Task details —
Please find every line below that contains the string "than" and copy each one. Case counts.

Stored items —
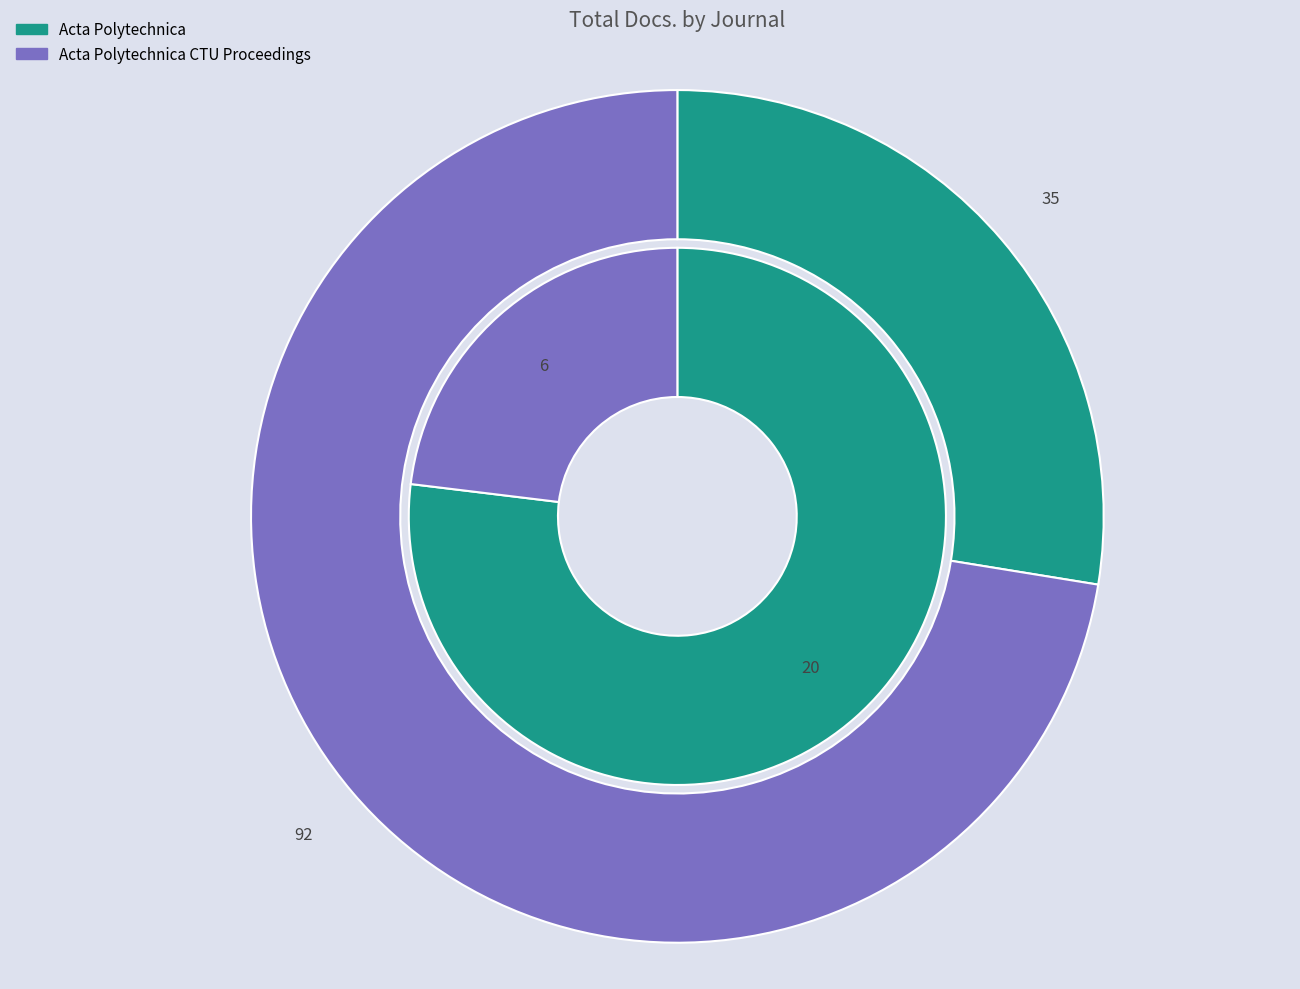

The Acta Polytechnica CTU Proceedings slice represents 64% of the pie. True or false?

False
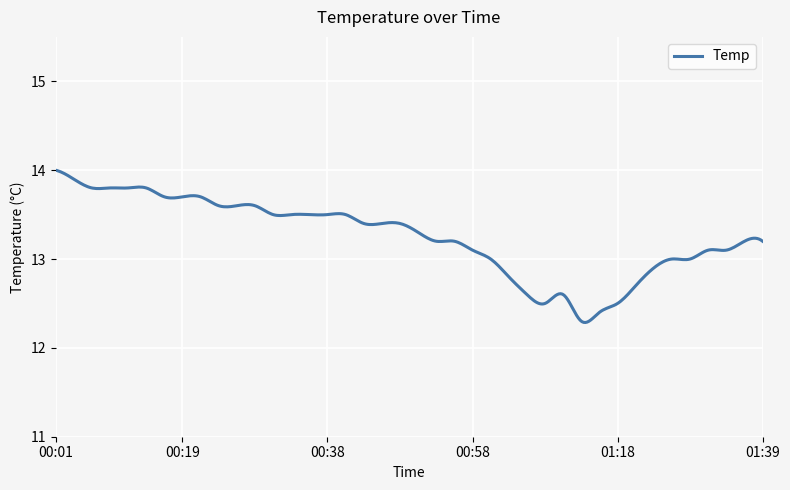

What is the difference between the maximum and minimum values?

1.7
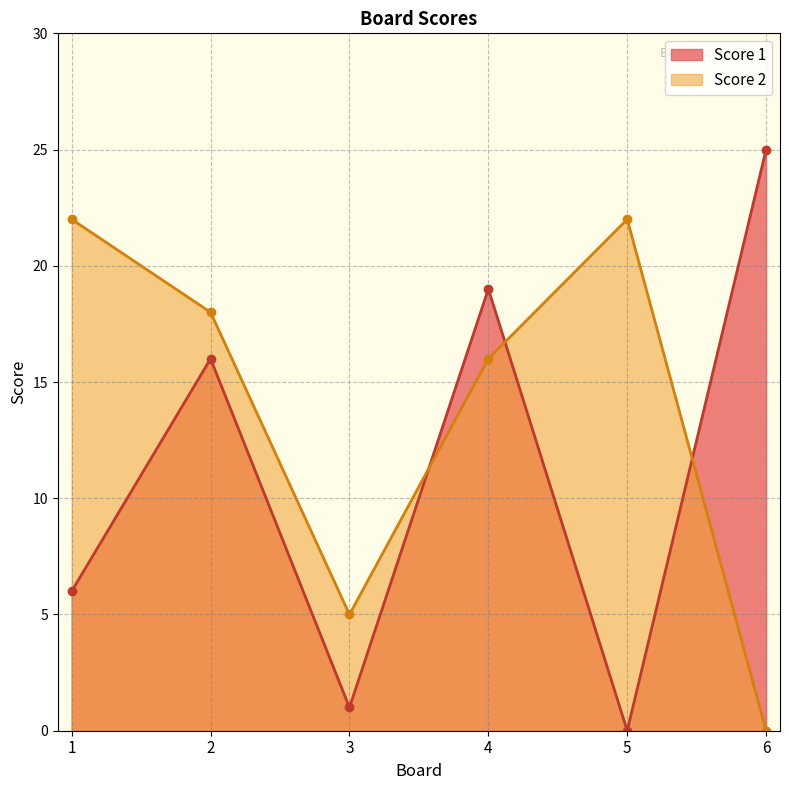

Reading left to right, extract all data points from this chart.

Score 1: 6	16	1	19	0	25
Score 2: 22	18	5	16	22	0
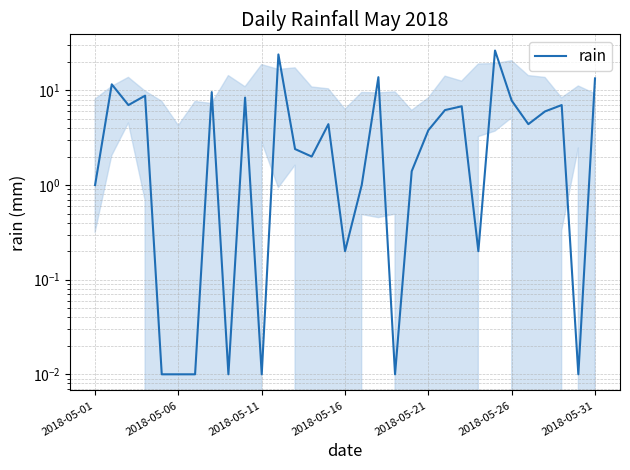

How many points are lower than both their immediate neighbors (excluding endpoints)?

9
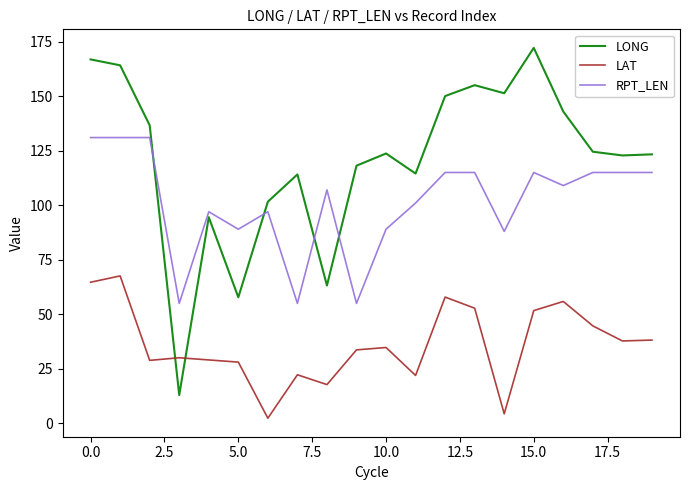

What is the minimum value for LONG?

13.0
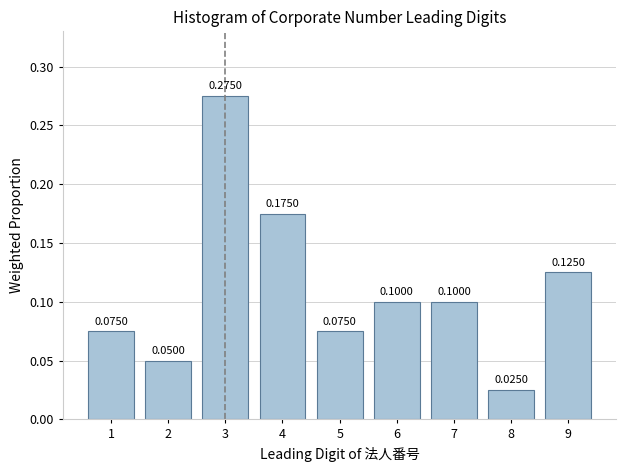

What is the sum of all values?

1.0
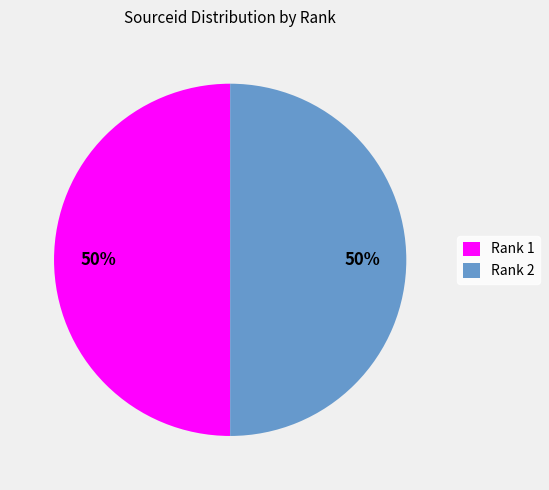

Is the sum of Rank 2 and Rank 1 greater than half?

Yes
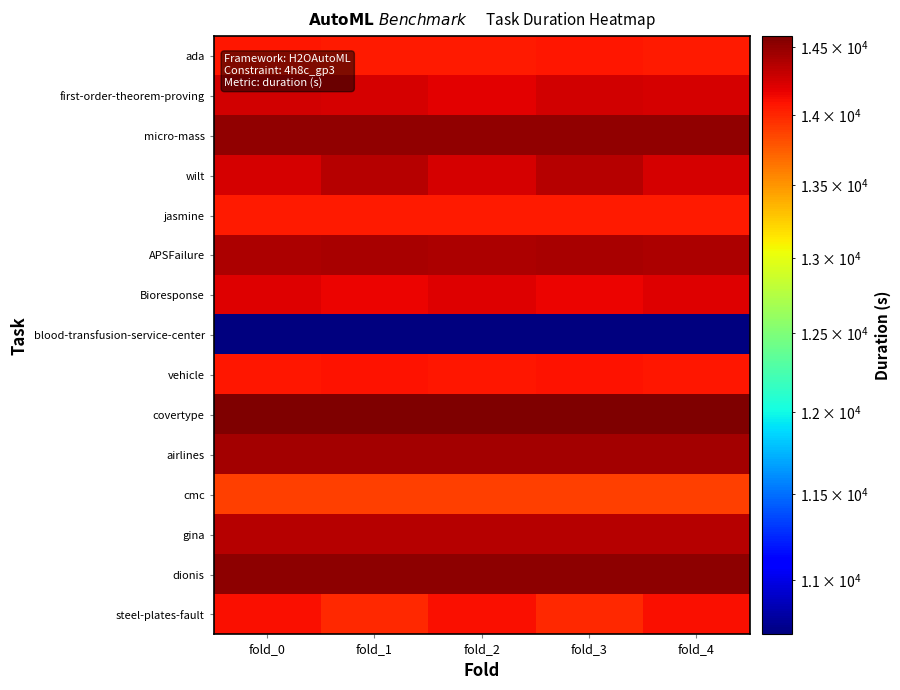

Reading left to right, extract all data points from this chart.

ada: fold_0=14066.4	fold_1=14056.9	fold_2=14058.5	fold_3=14066.0	fold_4=14058.5
first-order-theorem-proving: fold_0=14253.3	fold_1=14240.7	fold_2=14194.4	fold_3=14253.3	fold_4=14240.7
micro-mass: fold_0=14507.9	fold_1=14507.9	fold_2=14507.9	fold_3=14507.9	fold_4=14507.9
wilt: fold_0=14244.7	fold_1=14362.4	fold_2=14244.7	fold_3=14362.4	fold_4=14244.7
jasmine: fold_0=14059.8	fold_1=14059.8	fold_2=14059.8	fold_3=14059.8	fold_4=14059.8
APSFailure: fold_0=14404.6	fold_1=14411.1	fold_2=14404.6	fold_3=14411.1	fold_4=14404.6
Bioresponse: fold_0=14211.2	fold_1=14160.0	fold_2=14211.2	fold_3=14160.0	fold_4=14211.2
blood-transfusion-service-center: fold_0=10693.2	fold_1=10693.2	fold_2=10693.2	fold_3=10693.2	fold_4=10693.2
vehicle: fold_0=14079.9	fold_1=14083.1	fold_2=14079.9	fold_3=14083.1	fold_4=14079.9
covertype: fold_0=14585.2	fold_1=14585.2	fold_2=14585.2	fold_3=14585.2	fold_4=14585.2
airlines: fold_0=14437.3	fold_1=14437.3	fold_2=14437.3	fold_3=14437.3	fold_4=14437.3
cmc: fold_0=13893.4	fold_1=13893.4	fold_2=13893.4	fold_3=13893.4	fold_4=13893.4
gina: fold_0=14366.4	fold_1=14366.4	fold_2=14366.4	fold_3=14366.4	fold_4=14366.4
dionis: fold_0=14517.5	fold_1=14517.5	fold_2=14517.5	fold_3=14517.5	fold_4=14517.5
steel-plates-fault: fold_0=14107.5	fold_1=13981.8	fold_2=14107.5	fold_3=13981.8	fold_4=14107.5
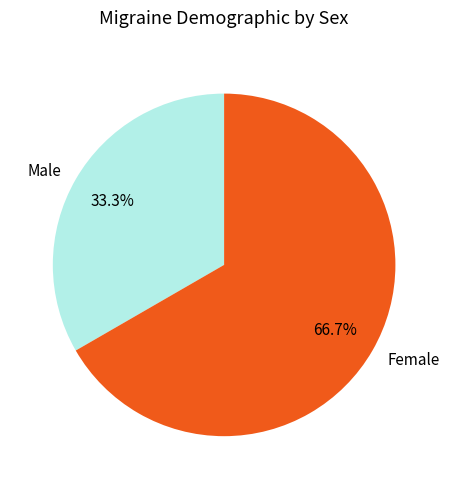

Is there a majority slice in this chart?

Yes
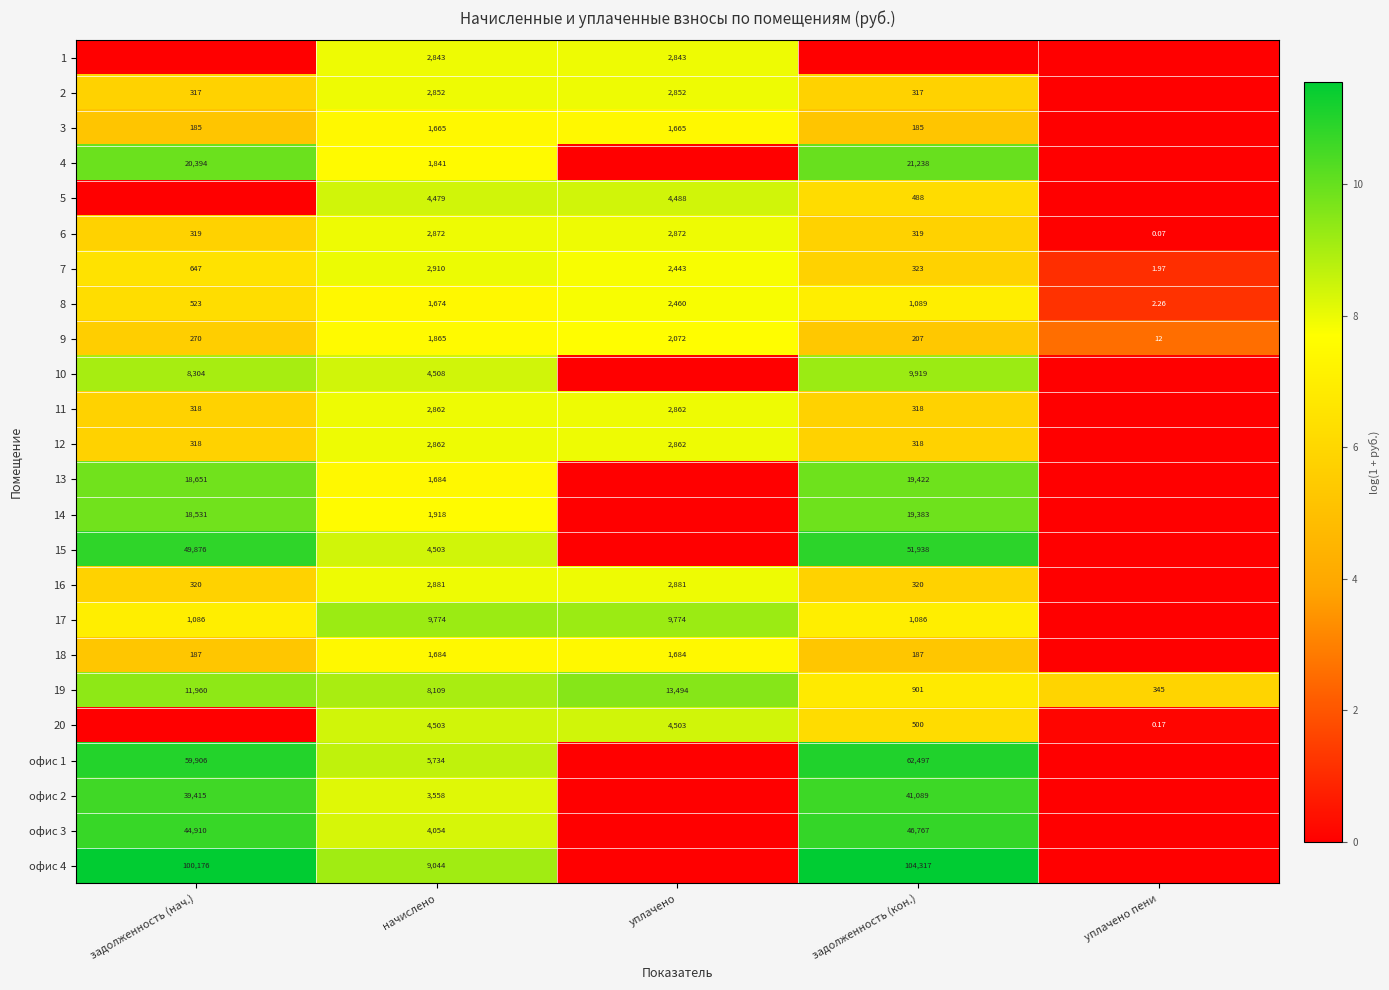

Is the value of 16 at уплачено greater than the value of офис 2 at начислено?

No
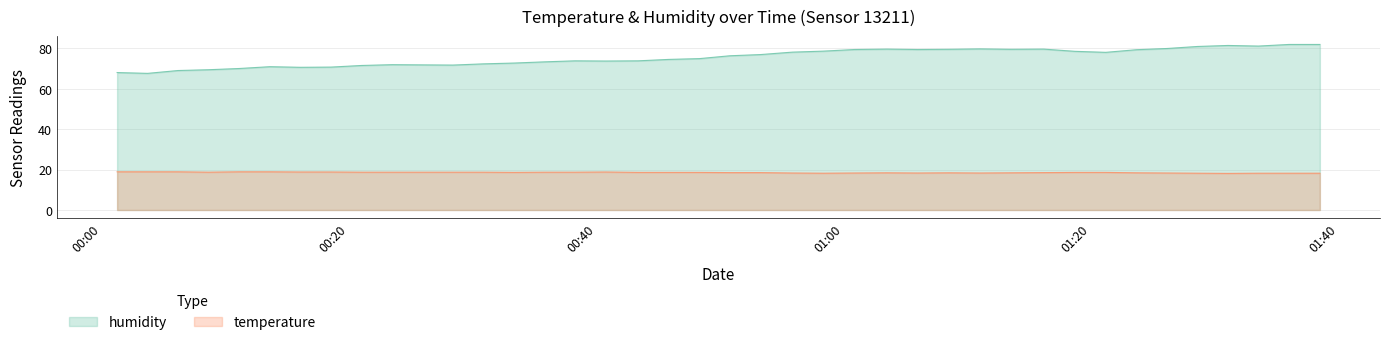

Which series has the largest range (max minus min)?

humidity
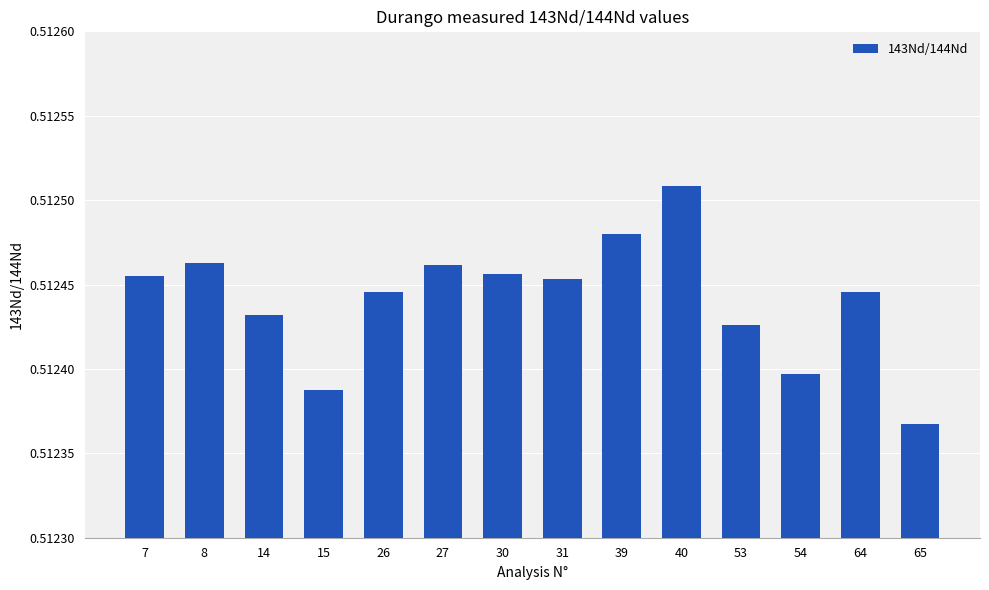

Are the bars horizontal?

No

Solution below —
How many points are lower than both their immediate neighbors (excluding endpoints)?
Is the sum of Rank 2 and Rank 1 greater than half?
Is the value of 16 at уплачено greater than the value of офис 2 at начислено?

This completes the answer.